I’m creating a bootable Clonezilla USB. I’m following the instructions from the website. I made a FAT32 partition on the USB with KDE Partition Manager. I ran into the following while running sudo bash makeboot.sh /dev/[device]:
This program is for making a bootable disk with MBR partition table.
For GPT disk, there is no need to run this program. Just make sure the partition is FAT32 with ID=ef00 and all the files are copied on that. That's all.
Program terminated!
This isn’t mentioned in the instructions. Is this going to be a problem?
How do I check if the partition is “FAT32 with ID=ef00”?
Warning! Non-GPT or damaged disk detected! This program will attempt to
convert to GPT form or repair damage to GPT data structures, but may not
succeed. Use gdisk or another disk repair tool if you have a damaged GPT
disk.
Just let the program continue - it will fix the gpt structure - then change the type for partition - or delete the partition and recreate it - write the partition table and quit.
Then format the device (just remember - the device cannot hold files larger than 4GB)
I tried changing the ID in a different way, but I couldn’t make the USB bootable. Very frustrating.

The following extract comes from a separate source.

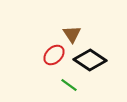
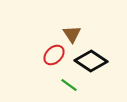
black diamond: moved 1 px right, 1 px down
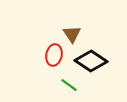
red ellipse: rotated 35 degrees counterclockwise
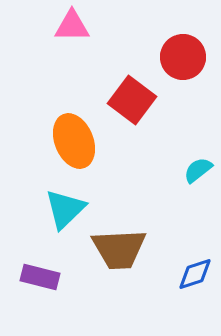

EDIT I finally set up the bootable USB. I didn’t make a partition in the KDE Partition Manager this time. Instead, I wiped the existing partitions in the KDE Partition Manager and created a partition through the terminal, in fdisk.
Now I’m staring at the Clonezilla boot menu and the only thing left to figure out is everything.
I was hoping I would be able to boot from the image, in order to make sure if it’s restorable. I set the USB hard drive as the priority boot device. I think the image didn’t boot, because it wasn’t mounted at /.
I also thought that the image will use the entire external HDD, but it doesn’t. It also left the previous data intact.